ITC Ltd on October 30 reported 2% increase in net profit at Rs 5,180 crore for the quarter ended September 30, 2025 as compared to Rs 5,078 crore in the year-ago period, helped by higher sales volumes in its core cigarette business.
However, the company's revenue declined 2% to Rs 19,382 crore as against Rs 19,859 crore in Q2FY25. Meanwhile, the EBITDA was up 2.1% YOY at Rs 6,252 crore, while the margin rose 185 bais points on year to 35.1%.
ITC board approved voluntary delisting of shares from Calcutta Stock Exchange.
"(Board) Approved voluntary delisting of the Company's Ordinary Shares from CSE, pursuant to Regulations 5 and 6 of the SEBI (Delisting of Equity Shares) Regulations, 2021. The Ordinary Shares of the Company will continue to remain listed on the National Stock Exchange of India Limited and BSE Limited, providing nationwide trading facilities," said ITC.
The cigarette-to-paper conglomerate's board approved appointment of former G20 Sherpa Amitabh Kant as a Director and also as an Independent Director for a period of five years with effect from January 1, 2026.
On October 30, ITC shares on NSE closed 0.5% lower at Rs 419.35 apiece.
Segment results
Standalone cigarette business’ revenue rose 6.8% year-on-year to ₹8,723 crore in the September quarter. “Leaf Tobacco consumption cost remains elevated; moderation in procurement prices witnessed in current crop cycle," the company said in the release.

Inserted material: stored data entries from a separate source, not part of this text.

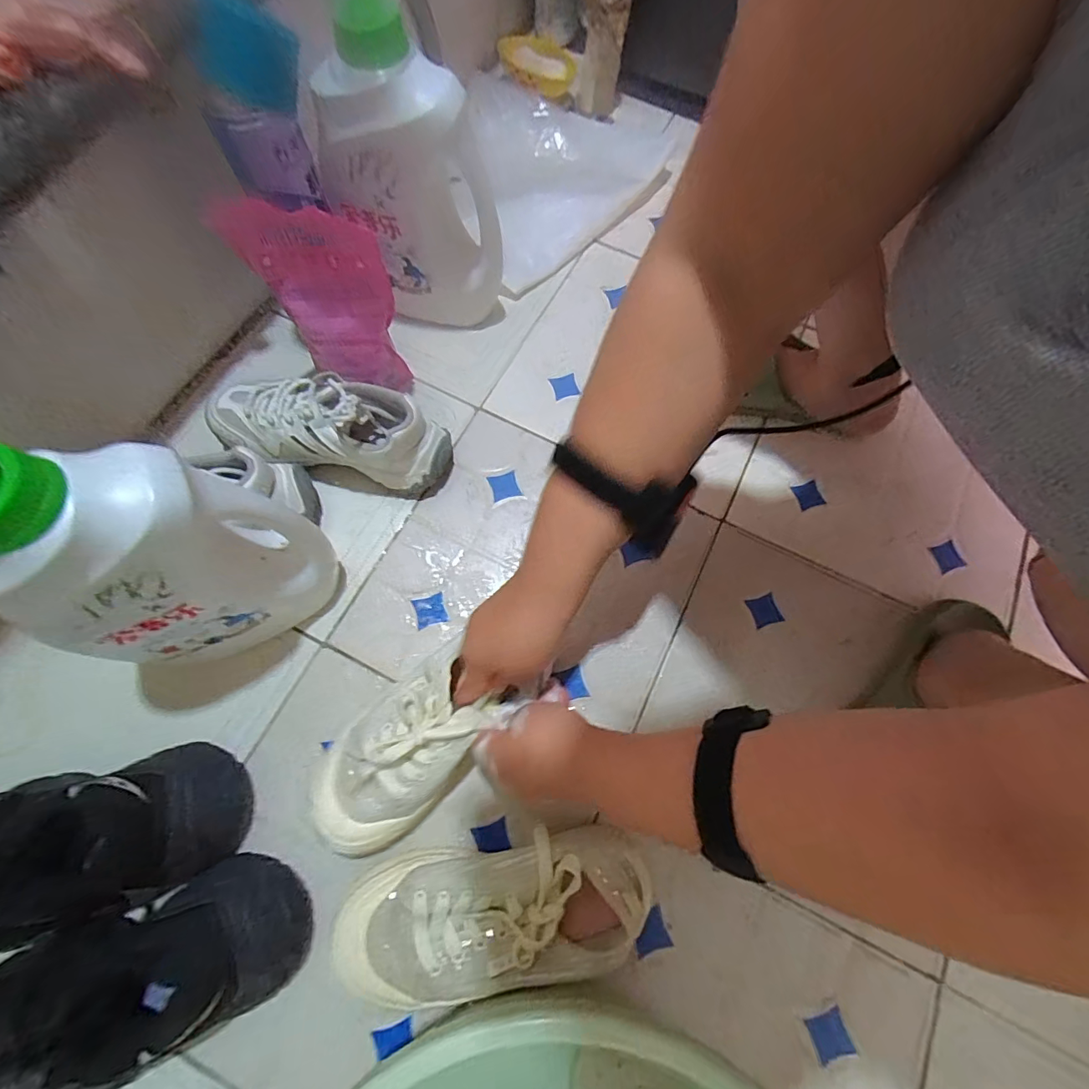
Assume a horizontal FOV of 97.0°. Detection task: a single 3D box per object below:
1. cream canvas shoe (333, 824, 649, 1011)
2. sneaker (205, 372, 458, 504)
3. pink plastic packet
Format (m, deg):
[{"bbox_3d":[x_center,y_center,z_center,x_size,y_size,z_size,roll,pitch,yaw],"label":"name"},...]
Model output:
[{"bbox_3d":[-0.037,0.280,0.370,0.228,0.071,0.092,-11,71,-6],"label":"cream canvas shoe"},{"bbox_3d":[-0.216,-0.120,0.490,0.234,0.093,0.084,12,70,2],"label":"sneaker"},{"bbox_3d":[-0.201,-0.214,0.462,0.123,0.196,0.031,-1,65,0],"label":"pink plastic packet"}]

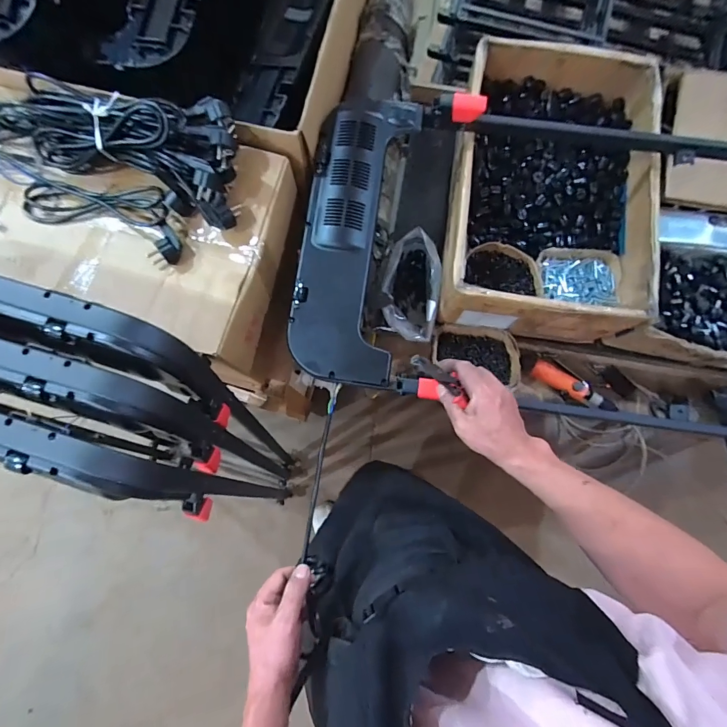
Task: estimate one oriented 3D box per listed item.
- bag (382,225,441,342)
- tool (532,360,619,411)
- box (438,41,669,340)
[{"bbox_3d":[0.098,-0.155,0.791,0.105,0.126,0.219,8,80,2],"label":"bag"},{"bbox_3d":[0.442,0.049,0.811,0.170,0.035,0.042,32,81,6],"label":"tool"},{"bbox_3d":[0.360,-0.346,0.765,0.372,0.155,0.555,5,80,1],"label":"box"}]

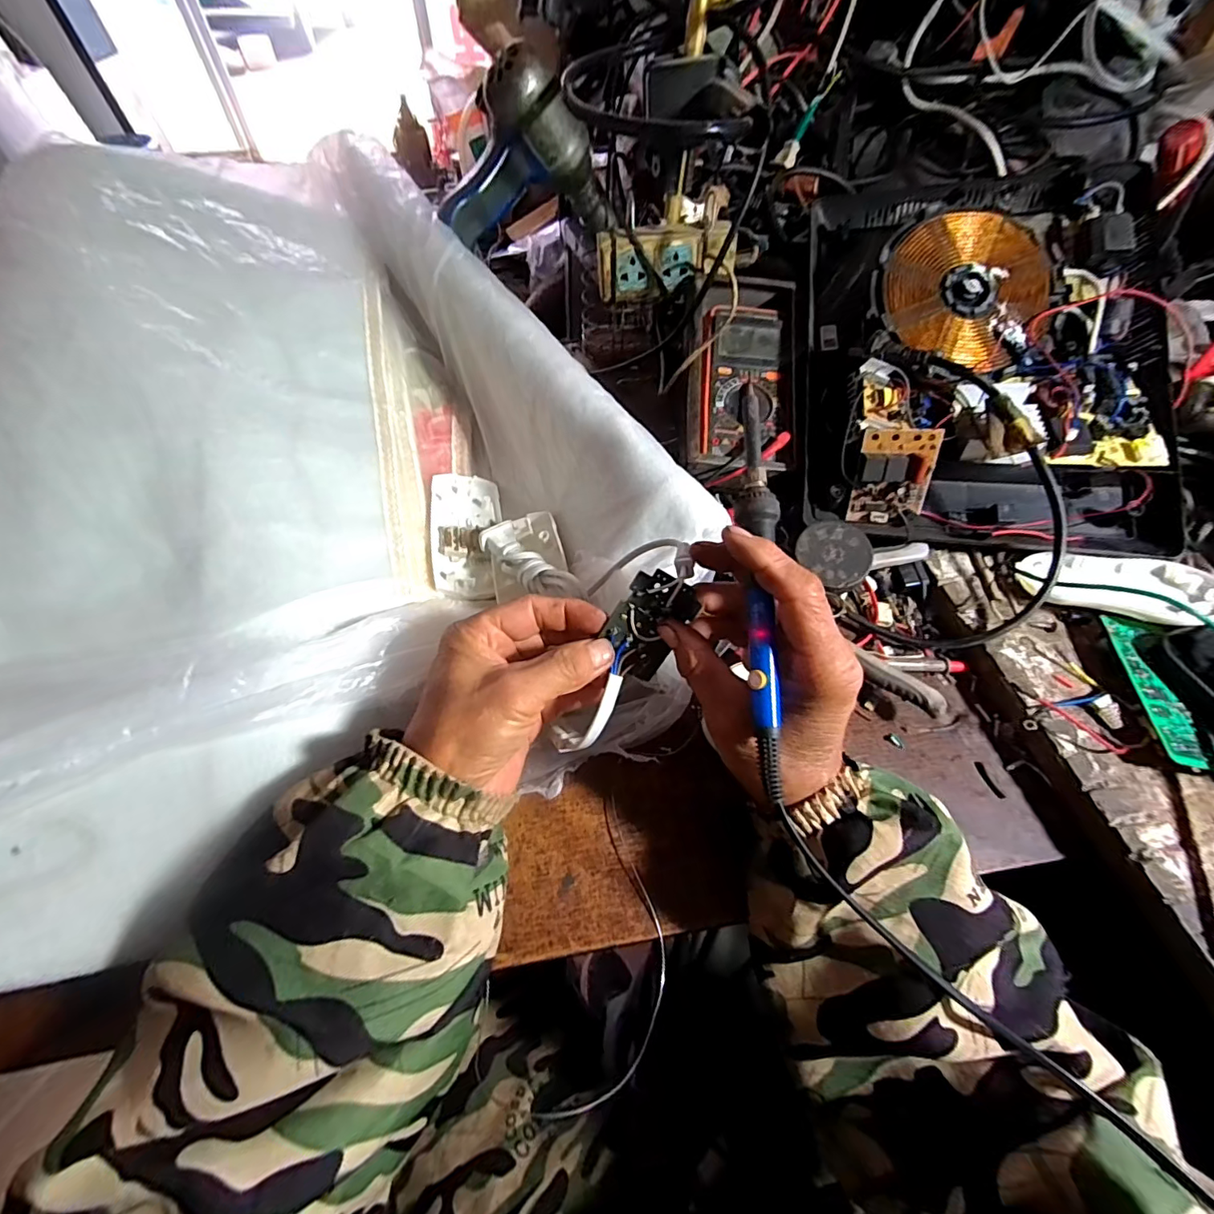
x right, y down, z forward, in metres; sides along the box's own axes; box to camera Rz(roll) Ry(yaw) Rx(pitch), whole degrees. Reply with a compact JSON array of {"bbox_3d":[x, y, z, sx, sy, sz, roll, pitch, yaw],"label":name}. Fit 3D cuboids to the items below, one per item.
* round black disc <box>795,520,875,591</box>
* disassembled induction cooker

The company said it boosted sales by focusing on key markets, improving its product mix, and taking steps to fight illegal cigarette trade, which helped it grow volumes and strengthen its market position.
Meanwhile, the FMCG-others business, which owns brands such as Aashirvaad, Sunfeast and Fiama, reported revenue of ₹5,964 crore, up 6.9% year-on-year on a standalone basis bed by growth in staples, dairy, premium personal wash and agarbattis.
The company noted that the notebooks industry continues to operate under deflationary conditions due to low-priced paper imports and opportunistic play by regional players.
Revenue from the agri business declined 31.2% year-on-year to ₹3,976 crore. “Value-added Agri exports during the quarter were relatively subdued due to delayed call-offs by the customers amid uncertainty on account of US tariffs,” the company said.
Revenue from the paperboards, paper and packaging business rose 5% to ₹2,220 crore. The industry continued to face pressure from “low-priced supplies, subdued realisations and elevated wood prices,” though the company noted “initial signs of moderation in wood prices with improving availability.”